FAMILLE ADDAMS (LA) (1964-1966)

Quatre accords à l’orgue, deux claquements de doigts… Bienvenue dans la famille la plus macabrement drôle de l’histoire de la télévision

THE ADDAMS FAMILY

 

1964/1966 – USA

 

Créée par David Levy

 

Avec Carolyn Jones, John Astin, Jackie Coogan, Lisa Loring, Ted Cassidy, Marie Blake, Ken Weatherwax, Felix Silla, Parley Baer, Eddie Quillan, Vito Scotti

 

THEMA FREAKS I MAINS VIVANTES

Féru d’humour noir, le dessinateur Charles Addams commence à publier dans le magazine The New Yorker une série de dessins humoristiques consacrés à une famille drôle et sinistre à laquelle il donne son propre nom. Dès leur première publication en 1938, ces histoires en noir et blanc gorgées de gags macabres remportent un grand succès. Scénariste et producteur pour la télévision américaine depuis le début des années 50, David Levy décide au milieu de la décennie suivante de porter à l’écran les dessins d’Addams. Il convainc même ce dernier de participer à la future série TV qu’il a en tête. Le dessinateur donne donc un nom à chacun des personnages – qui n’en portaient pas dans ses publications originales. L’un des atouts artistiques clés de cette Famille Addams télévisée sera le producteur Nat Perrin, scénariste de plusieurs films des Marx Brothers. Son sens de la satire, de l’humour visuel, des dialogues comiques et des gags absurdes sera déterminant pour définir la tonalité du show. Ainsi naît une sitcom pas comme les autres, dont le grain de folie irradie chacun de ses épisodes de 30 minutes dans une atmosphère gothico-lugubre saisie par la photographie en noir et blanc d’Archie R. Dalzell (La Petite boutique des horreurs).

Il n’était évidemment pas simple de trouver des contreparties en chair et en os des personnages dessinés par Charles Addams.
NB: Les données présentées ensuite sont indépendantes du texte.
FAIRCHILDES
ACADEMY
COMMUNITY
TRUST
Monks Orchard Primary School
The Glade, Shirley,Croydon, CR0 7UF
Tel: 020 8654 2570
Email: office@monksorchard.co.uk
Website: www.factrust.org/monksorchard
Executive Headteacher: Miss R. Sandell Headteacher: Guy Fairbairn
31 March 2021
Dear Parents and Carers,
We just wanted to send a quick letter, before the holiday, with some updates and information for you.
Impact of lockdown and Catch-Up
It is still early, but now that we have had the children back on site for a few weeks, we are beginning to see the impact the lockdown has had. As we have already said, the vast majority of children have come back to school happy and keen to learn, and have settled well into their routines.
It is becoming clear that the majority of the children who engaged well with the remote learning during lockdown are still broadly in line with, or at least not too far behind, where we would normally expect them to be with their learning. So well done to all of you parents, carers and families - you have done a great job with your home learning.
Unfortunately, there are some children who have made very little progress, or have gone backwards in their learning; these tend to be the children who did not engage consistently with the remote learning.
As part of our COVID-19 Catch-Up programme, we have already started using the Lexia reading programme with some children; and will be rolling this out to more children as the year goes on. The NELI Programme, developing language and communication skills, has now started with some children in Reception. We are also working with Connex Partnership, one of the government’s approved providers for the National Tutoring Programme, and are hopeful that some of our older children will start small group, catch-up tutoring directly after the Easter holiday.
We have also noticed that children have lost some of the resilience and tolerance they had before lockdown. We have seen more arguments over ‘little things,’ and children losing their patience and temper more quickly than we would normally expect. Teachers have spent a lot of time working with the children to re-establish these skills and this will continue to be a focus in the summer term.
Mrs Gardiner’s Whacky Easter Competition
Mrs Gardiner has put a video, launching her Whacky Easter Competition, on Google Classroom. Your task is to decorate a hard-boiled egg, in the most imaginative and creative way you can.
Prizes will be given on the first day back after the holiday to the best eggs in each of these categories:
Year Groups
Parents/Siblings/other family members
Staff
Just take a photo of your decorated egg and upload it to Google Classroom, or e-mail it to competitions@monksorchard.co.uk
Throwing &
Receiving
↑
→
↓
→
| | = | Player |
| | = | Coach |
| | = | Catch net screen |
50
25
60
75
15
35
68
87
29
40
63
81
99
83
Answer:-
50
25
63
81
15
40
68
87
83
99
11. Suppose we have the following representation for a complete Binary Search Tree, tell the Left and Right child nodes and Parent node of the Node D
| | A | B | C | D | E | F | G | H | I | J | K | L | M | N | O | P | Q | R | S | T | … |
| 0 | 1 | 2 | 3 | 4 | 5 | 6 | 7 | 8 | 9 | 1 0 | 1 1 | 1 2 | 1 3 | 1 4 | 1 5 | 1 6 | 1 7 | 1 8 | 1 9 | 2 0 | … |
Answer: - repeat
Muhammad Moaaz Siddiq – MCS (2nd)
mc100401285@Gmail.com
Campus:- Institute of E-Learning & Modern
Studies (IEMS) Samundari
Le parti pris de la série n’est pas de jouer la carte du mimétisme à tout prix mais de trouver des interprètes charismatiques au fort potentiel comique que les départements costumes et maquillages se chargeront de faire ressembler à leurs modèles en 2D. Habituée du cinéma fantastique (L’Homme au masque de cire, L’Invasion des profanateurs de sépulture), Carolyn Jones entre dans la peau de la femme fatale Morticia Addams, une mère de famille beaucoup plus sexualisée que ses contreparties télévisées de l’époque. Son époux Gomez, qui la couvre de baisers et de mots doux, est campé par le vétéran de la télévision John Astin, qui trouve là le rôle le plus marquant de sa carrière. Les rejetons délicieusement sinistres de Morticia et Gomez, Mercredi et Pugsley, sont incarnés par Lisa Loring et Ken Weatherwax. C’est dans leur grand manoir aux allures de musée des horreurs que se déroule la grande majorité des épisodes de la série et où évolue – en s’appuyant bien souvent sur les mécanismes comiques du Vaudeville – une galerie de personnages mémorables, notamment le majordome Lurch (Ted Cassidy) aux allures de monstre de Frankenstein, la main coupée la Chose, le très bizarre oncle Fester (Jackie Coogan), le chevelu cousin Itt (Felix Silla) ou encore la grand-mère Grandmama (Marie Blake) férue de potions douteuses.

Humour noir

Les effets comiques de La Famille Addams s’appuient beaucoup sur le décalage qui se crée naturellement entre les mœurs atypiques de nos héros et la réaction qu’elles provoquent chez leurs visiteurs « normaux ». Au-delà des éclats de rire, c’est justement la question de la normalité que pose en substance la série, avec d’autant plus d’acuité que Charles Addams lui-même partageait avec ses héros le goût de l’étrangeté, du gothisme et des ornementations macabres. L’ambiance « soirée d’Halloween » que dégage La Famille Addams n’est donc pas un simple environnement visuel attrayant mais presque une philosophie de la vie. Comment ne pas se laisser séduire par cette faune hétéroclite qui semble s’aimer avec sincérité et intensité justement parce qu’elle n’obéit pas aux normes classiques qu’impose la société guindée de son époque ? Le succès de La Famille Addams, dont chaque épisode s’ouvre sur l’inoubliable générique composé et chanté par Vic Mizzy, sera quelque peu tempéré à l’époque par la diffusion d’une autre série aux thématiques très proches, Les Monstres. Mais depuis, l’histoire a repositionné le show de David Levy à la place de choix qui lui revient. Plusieurs autres séries (animées ou non) et quelques longs-métrages prendront la suite pour raconter à leur manière les aventures rocambolesques de cette famille joyeusement sépulcrale.